§ ¶GPU acceleration of video processing
I've gotten to a stable enough point that I feel comfortable in revealing what I've been working on lately, which is GPU acceleration for video filters in VirtualDub. This is something I've been wanting to try for a while. I hacked a video filter to do it a while back, but it had the severe problems of (a) only supporting RGB32, and (b) being forced to upload and download immediately around each instance. The work I've been doing in the past year to support YCbCr processing and to decouple the video filters from each other cleaned up the filter system enough that I could actually put in GPU acceleration without significantly increasing the entropy of the code base.

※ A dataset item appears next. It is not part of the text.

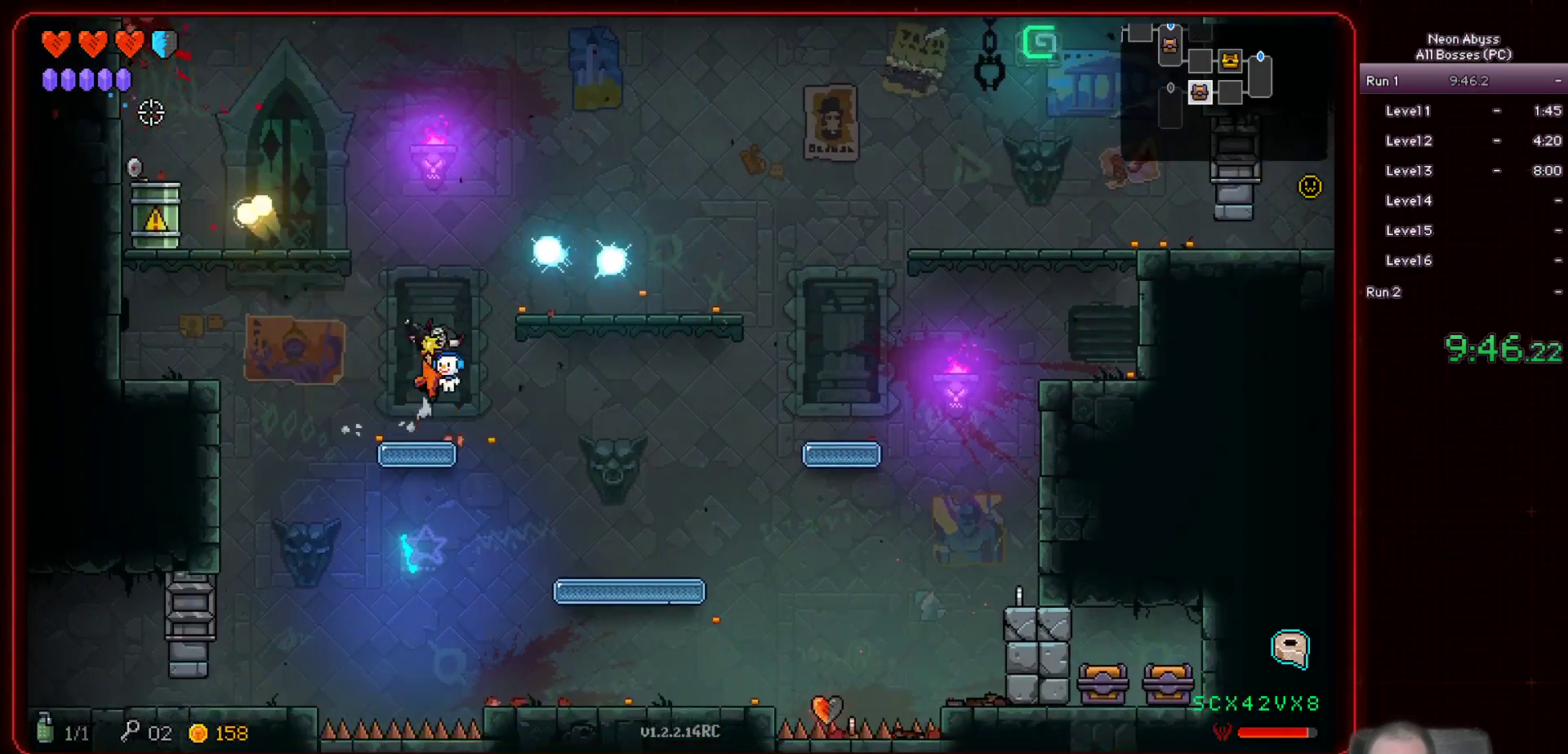
{"keys": [], "mouse": [], "events": [[116, "space", "up"], [150, "d", "up"], [467, "mouse_left", "up"]]}
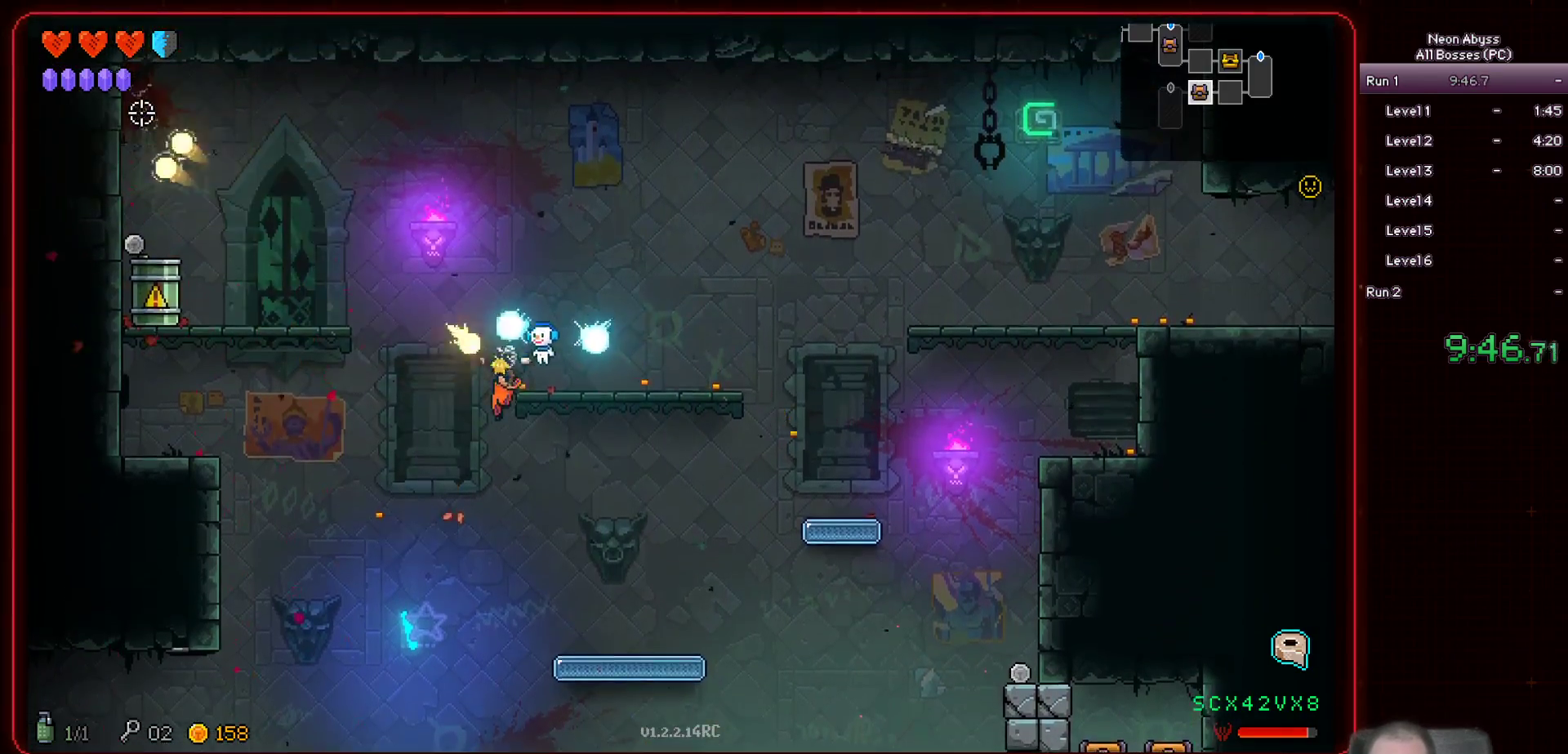
{"keys": [], "mouse": ["left"], "events": [[33, "a", "down"], [100, "space", "down"], [284, "space", "up"], [317, "mouse_left", "down"], [400, "a", "up"]]}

There are two problems with the current implementation.
The first problem is the API that it uses, which is Direct3D 9. I chose Direct3D 9 as the baseline API for several reasons:
- It's the API I'm most familiar with, by far.
- The debug runtime is much more thorough than what I've had available with other APIs.
- PIX and NVPerfHUD are free.
- It runs on just about any modern video card.
- Shaders have well-defined profiles, are portable between graphics card vendors, and use standardized byte code.
On top of this are a 3D portability layer, then the filter acceleration layer (VDXA). The API for the low level layer is designed so that it could be retargeted to Direct3D 9Ex, D3D10 and OpenGL; the VDXA layer is much more heavily restricted in feature set, but also adds easier to use 2D abstractions on top. The filter system in turn has been extended so that it inserts filters as necessary to upload or download frames from the accelerator and can initiate RGB<->YUV conversions on the graphics device. So far, so good...
...except for getting data back off the video card.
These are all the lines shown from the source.